Günümüzde ABD, askeri üstünlüğü ve ekonomik gücü ile kendisini uluslararası normların üzerinde konumlandırma eğilimindedir. Ancak bu durum, uluslararası toplumun tepkisini de beraberinde getirmiştir. Uluslararası hukuk çerçevesinde devletlerin egemenliğine müdahale, BM Antlaşması’na aykırı olarak değerlendirilmektedir (UN, 1945). ABD’nin müdahaleci politikaları, dünya kamuoyunda olumsuz algılanmakta ve uluslararası meşruiyetini zayıflatmaktadır.

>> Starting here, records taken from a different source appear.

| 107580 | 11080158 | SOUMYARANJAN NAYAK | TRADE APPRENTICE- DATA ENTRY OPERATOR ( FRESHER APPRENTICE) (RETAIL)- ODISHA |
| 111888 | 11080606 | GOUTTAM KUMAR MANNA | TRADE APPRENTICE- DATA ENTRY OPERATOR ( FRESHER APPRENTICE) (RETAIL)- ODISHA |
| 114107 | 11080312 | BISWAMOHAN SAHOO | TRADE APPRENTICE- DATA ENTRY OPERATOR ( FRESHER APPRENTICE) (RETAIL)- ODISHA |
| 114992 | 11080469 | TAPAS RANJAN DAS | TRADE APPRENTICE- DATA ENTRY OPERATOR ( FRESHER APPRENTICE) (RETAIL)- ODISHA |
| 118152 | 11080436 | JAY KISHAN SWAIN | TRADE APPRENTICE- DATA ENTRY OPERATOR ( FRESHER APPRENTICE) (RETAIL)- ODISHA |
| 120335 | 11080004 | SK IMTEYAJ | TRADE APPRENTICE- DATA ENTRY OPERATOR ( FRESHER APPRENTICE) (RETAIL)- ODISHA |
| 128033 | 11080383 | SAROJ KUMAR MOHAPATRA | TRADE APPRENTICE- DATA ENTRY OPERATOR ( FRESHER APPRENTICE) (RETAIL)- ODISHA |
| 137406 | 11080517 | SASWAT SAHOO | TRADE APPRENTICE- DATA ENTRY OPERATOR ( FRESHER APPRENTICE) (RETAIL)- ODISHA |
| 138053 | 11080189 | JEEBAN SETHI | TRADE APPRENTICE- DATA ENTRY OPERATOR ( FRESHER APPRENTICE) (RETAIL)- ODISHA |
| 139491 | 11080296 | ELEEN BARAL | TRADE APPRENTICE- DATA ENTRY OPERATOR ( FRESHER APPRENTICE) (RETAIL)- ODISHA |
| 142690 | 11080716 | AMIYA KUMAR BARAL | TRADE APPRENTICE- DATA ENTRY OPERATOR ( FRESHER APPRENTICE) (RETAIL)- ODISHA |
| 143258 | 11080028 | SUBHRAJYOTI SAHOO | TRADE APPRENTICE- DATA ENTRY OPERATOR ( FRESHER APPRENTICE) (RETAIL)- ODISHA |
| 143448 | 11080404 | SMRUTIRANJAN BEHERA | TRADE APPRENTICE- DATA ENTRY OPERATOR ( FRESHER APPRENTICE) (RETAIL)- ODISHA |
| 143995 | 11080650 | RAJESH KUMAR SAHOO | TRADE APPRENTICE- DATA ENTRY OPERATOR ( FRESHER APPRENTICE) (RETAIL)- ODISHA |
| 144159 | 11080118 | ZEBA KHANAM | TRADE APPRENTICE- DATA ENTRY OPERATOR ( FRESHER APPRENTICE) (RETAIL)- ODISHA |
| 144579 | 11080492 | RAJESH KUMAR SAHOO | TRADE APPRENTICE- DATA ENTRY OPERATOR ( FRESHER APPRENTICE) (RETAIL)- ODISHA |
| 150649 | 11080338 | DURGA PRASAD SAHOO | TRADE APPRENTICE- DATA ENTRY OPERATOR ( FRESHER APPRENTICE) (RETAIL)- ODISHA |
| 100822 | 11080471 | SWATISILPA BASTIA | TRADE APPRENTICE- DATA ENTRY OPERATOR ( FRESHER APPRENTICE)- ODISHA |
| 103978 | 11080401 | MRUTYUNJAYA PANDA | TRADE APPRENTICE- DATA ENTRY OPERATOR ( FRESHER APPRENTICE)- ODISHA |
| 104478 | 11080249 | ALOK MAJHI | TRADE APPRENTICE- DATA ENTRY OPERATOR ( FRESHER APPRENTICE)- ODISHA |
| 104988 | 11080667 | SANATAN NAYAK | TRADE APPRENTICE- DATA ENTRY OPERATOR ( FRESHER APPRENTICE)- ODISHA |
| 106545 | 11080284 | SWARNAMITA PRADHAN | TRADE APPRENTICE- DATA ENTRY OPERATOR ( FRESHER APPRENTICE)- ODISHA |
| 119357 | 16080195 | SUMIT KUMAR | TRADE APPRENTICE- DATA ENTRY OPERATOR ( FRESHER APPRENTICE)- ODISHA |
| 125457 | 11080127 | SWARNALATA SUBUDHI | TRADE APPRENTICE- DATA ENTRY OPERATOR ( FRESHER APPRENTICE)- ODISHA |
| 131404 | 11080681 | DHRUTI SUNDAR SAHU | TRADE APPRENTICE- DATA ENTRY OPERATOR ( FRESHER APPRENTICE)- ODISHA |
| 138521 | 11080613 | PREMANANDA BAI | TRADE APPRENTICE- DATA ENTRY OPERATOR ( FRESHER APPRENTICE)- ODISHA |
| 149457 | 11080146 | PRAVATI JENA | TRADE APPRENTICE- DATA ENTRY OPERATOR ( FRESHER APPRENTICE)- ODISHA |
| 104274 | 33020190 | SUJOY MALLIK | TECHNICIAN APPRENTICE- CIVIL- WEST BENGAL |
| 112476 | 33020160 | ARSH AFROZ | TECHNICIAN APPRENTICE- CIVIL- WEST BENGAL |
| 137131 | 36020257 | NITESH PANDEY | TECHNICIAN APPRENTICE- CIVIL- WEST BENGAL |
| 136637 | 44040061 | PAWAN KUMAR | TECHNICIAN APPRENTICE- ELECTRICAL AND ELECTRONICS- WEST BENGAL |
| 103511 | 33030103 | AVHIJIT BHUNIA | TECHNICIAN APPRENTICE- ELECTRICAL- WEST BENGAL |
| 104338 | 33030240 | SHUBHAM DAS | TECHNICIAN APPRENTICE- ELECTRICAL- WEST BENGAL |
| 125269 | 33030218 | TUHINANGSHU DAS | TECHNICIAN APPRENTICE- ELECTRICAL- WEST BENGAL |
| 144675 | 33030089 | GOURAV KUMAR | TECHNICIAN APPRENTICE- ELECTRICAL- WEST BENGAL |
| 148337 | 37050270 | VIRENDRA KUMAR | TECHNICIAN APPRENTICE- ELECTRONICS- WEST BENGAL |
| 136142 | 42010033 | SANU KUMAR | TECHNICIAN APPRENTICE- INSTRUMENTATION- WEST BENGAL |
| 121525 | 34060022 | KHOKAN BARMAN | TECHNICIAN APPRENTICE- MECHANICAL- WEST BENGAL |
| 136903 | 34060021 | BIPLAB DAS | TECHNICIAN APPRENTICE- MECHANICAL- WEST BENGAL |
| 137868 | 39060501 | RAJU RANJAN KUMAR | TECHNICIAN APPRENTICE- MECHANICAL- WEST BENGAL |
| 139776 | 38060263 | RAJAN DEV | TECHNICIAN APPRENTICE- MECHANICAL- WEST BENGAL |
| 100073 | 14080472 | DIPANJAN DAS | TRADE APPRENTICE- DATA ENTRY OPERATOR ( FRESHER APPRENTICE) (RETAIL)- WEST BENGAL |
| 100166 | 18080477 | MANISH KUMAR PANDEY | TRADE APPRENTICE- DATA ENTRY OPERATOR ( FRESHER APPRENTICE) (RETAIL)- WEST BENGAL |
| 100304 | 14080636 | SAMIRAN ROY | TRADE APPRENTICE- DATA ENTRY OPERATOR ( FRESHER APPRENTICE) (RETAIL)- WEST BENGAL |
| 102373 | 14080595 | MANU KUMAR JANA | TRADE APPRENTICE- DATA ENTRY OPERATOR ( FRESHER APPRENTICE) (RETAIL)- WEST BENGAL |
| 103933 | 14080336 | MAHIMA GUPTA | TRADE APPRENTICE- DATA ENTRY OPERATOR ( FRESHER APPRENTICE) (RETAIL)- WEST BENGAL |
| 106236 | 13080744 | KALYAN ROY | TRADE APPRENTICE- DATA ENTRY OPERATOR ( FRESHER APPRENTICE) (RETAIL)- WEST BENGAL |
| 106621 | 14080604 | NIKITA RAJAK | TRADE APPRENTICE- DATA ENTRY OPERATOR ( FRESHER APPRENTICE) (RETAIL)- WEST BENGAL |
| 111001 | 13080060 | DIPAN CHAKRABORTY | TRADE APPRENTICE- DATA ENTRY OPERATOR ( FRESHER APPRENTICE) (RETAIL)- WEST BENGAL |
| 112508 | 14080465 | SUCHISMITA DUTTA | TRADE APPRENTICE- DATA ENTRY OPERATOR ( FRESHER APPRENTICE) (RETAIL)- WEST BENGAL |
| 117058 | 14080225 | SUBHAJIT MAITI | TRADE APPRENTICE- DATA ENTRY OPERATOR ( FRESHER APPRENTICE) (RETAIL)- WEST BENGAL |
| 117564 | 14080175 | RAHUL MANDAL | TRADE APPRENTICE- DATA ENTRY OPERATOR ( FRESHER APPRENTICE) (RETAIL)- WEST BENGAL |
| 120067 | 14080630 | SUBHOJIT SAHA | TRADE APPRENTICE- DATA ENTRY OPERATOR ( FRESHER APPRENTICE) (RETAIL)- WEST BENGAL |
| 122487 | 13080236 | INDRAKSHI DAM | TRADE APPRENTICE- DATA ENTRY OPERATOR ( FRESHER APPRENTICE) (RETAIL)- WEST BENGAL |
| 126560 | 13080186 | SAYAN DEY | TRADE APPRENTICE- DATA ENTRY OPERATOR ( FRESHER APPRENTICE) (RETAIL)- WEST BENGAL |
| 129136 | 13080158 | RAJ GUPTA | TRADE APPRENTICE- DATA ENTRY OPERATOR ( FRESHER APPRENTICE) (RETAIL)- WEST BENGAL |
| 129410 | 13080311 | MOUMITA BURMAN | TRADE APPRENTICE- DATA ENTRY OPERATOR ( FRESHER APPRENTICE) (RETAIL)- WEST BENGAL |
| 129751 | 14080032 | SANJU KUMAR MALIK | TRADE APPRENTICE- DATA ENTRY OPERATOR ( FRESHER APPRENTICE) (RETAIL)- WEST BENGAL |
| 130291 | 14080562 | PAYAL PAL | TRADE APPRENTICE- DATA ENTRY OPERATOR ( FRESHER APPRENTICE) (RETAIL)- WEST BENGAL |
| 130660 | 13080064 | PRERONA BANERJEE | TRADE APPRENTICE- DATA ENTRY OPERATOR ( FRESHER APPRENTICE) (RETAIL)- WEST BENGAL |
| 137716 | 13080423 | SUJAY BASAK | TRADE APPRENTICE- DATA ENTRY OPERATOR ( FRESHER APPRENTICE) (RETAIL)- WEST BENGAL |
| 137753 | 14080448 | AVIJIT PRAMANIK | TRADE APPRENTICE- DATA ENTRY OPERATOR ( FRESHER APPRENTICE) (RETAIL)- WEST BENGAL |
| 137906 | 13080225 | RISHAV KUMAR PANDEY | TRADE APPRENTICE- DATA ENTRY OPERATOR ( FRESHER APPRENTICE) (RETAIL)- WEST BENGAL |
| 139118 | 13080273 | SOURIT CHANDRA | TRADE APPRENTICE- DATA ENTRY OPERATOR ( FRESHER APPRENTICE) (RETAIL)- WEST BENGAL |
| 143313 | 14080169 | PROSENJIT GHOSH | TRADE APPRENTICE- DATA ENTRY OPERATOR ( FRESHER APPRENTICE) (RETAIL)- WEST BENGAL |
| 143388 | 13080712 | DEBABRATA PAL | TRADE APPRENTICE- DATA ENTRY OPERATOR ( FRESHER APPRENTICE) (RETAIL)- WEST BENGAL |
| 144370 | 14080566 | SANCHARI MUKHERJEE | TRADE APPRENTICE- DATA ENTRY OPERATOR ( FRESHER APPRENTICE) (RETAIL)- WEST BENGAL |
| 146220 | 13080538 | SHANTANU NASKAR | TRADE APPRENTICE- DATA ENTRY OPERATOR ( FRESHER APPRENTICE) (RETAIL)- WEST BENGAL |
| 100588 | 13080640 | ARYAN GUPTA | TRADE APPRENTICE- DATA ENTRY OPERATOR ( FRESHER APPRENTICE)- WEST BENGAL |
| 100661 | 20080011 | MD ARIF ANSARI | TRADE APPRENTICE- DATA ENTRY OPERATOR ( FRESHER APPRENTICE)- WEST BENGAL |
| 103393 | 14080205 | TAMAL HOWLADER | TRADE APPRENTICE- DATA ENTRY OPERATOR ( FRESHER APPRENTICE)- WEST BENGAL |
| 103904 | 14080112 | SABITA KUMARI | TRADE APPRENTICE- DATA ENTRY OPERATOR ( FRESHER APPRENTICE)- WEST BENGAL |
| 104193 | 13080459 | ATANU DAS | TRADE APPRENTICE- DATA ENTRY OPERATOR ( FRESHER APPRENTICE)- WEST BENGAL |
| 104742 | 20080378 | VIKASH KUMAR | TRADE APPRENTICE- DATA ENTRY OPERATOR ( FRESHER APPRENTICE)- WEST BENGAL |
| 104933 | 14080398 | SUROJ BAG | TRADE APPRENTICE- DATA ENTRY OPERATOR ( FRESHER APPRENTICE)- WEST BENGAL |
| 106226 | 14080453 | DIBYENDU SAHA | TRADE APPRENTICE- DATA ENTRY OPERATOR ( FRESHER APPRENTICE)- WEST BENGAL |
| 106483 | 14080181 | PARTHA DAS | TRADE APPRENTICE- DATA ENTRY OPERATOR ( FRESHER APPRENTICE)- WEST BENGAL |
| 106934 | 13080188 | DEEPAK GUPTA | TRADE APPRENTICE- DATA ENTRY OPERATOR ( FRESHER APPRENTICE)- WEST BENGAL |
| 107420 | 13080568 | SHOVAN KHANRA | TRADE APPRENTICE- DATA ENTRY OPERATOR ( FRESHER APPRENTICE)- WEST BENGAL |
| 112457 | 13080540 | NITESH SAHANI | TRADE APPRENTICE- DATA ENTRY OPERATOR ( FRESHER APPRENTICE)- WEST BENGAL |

Bu makale, ABD’nin uluslararası sistemdeki rolünü, askeri ve ekonomik müdahalelerini, uluslararası toplum üzerindeki etkilerini ve BM çerçevesinde üyeliğinin askıya alınmasının hukuki ve politik gerekçelerini analiz etmeyi amaçlamaktadır. Çalışma, öncelikle ABD’nin müdahale politikalarını ve küresel tecrit süreçlerini tartışacak, ardından uluslararası hukuki ve politik çözüm önerilerini sunacaktır.
ABD’nin Müdahaleci Dış Politikası ve Ekonomik Ambargoları
ABD’nin dış politikası, tarihsel olarak müdahaleci bir karaktere sahiptir. Soğuk Savaş döneminden bu yana uygulanan askeri operasyonlar, küresel güç projeksiyonu açısından bir araç olarak kullanılmaktadır (Gaddis, 2005). ABD’nin Savunma Bakanlığı’nın “Savaş Bakanlığı” olarak adlandırılması, bu stratejinin sembolik bir yansımasıdır.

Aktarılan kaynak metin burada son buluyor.